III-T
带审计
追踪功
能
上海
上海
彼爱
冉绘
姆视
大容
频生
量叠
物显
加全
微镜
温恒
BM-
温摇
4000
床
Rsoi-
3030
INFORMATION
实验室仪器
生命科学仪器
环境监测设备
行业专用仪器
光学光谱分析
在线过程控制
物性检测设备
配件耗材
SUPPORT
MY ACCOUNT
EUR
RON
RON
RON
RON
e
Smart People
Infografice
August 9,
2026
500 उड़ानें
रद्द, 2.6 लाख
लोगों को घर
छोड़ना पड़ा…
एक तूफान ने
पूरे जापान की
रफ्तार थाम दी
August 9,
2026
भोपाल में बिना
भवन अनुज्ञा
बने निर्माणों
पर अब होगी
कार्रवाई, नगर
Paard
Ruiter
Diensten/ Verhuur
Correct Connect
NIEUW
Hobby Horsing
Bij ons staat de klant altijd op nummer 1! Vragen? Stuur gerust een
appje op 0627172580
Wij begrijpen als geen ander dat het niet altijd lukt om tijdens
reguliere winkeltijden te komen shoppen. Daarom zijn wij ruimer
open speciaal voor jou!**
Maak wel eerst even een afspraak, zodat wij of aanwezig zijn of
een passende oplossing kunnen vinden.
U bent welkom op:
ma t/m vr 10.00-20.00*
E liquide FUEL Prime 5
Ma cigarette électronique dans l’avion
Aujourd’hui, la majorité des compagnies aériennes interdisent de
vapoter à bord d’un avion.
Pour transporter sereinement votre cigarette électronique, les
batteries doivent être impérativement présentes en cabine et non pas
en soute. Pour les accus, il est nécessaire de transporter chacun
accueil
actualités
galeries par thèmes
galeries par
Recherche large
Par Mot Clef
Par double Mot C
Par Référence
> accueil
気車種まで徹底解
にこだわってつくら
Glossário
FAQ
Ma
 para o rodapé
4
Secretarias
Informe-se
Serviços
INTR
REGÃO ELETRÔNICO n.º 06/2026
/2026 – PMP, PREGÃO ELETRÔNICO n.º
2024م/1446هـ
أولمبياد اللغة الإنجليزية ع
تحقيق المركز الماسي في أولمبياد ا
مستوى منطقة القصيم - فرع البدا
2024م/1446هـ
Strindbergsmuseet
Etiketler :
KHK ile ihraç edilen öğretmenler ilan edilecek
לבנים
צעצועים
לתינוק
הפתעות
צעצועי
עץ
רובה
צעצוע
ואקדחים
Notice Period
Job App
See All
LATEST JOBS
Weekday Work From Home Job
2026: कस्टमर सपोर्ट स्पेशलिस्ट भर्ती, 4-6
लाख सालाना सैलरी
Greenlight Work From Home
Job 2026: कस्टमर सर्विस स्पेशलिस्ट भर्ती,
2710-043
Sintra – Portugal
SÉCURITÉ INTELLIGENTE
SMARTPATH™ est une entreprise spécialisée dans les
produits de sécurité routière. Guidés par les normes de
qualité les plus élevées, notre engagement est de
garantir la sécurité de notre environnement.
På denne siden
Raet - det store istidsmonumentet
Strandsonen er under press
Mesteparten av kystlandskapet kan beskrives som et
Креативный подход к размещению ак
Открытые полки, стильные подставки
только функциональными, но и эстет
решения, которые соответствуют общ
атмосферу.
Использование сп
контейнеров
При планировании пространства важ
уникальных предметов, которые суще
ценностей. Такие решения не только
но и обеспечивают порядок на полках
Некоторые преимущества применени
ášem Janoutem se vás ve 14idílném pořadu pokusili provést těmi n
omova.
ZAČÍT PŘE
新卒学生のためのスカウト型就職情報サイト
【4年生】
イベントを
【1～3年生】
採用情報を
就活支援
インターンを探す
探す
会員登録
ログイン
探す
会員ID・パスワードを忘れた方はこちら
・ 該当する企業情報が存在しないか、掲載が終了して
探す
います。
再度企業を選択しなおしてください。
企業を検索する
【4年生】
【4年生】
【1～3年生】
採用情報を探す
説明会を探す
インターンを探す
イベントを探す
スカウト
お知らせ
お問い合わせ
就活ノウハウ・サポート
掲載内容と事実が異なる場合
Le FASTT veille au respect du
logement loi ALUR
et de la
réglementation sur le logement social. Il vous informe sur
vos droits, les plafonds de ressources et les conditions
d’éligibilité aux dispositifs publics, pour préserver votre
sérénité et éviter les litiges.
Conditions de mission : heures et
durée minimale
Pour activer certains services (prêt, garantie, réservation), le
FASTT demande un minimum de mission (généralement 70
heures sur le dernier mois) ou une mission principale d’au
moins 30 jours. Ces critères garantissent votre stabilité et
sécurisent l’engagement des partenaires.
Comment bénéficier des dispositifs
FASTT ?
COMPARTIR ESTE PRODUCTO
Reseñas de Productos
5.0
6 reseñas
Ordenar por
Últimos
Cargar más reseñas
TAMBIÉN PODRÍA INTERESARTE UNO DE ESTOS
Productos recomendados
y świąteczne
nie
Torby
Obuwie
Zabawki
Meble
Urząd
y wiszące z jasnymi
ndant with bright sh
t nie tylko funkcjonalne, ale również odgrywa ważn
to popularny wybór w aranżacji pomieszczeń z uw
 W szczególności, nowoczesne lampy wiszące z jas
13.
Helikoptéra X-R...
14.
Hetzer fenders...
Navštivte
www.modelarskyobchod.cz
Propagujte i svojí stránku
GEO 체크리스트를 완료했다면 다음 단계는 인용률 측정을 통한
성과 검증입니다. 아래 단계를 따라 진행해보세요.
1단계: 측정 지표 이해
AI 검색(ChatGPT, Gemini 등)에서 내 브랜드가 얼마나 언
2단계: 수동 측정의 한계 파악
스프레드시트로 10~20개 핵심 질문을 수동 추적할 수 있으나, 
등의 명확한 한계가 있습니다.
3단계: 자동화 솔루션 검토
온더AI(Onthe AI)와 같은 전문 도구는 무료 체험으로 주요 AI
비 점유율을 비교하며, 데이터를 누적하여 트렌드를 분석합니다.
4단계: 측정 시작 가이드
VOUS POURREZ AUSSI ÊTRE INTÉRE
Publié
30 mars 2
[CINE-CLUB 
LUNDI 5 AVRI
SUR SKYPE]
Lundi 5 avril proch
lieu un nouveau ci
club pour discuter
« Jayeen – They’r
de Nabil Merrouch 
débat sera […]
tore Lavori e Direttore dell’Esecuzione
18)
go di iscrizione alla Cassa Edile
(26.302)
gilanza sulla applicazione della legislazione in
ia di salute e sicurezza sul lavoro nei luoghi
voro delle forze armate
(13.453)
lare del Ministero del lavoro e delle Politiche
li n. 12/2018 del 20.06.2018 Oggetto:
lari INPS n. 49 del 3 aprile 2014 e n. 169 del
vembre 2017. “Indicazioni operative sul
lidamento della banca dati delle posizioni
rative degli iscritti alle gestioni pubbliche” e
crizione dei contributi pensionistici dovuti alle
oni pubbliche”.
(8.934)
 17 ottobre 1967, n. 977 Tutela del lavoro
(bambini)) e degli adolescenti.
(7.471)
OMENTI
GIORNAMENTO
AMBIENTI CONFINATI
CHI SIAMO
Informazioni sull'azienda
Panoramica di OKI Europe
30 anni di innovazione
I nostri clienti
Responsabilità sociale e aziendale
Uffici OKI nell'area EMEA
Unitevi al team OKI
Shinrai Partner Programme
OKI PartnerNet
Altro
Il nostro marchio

══════════

▸ **WORK TASK**
Search the entries for the word "cigarette", then list each line that holds it.

▸ **RESPONSE**
Ma cigarette électronique dans l’avion
Pour transporter sereinement votre cigarette électronique, les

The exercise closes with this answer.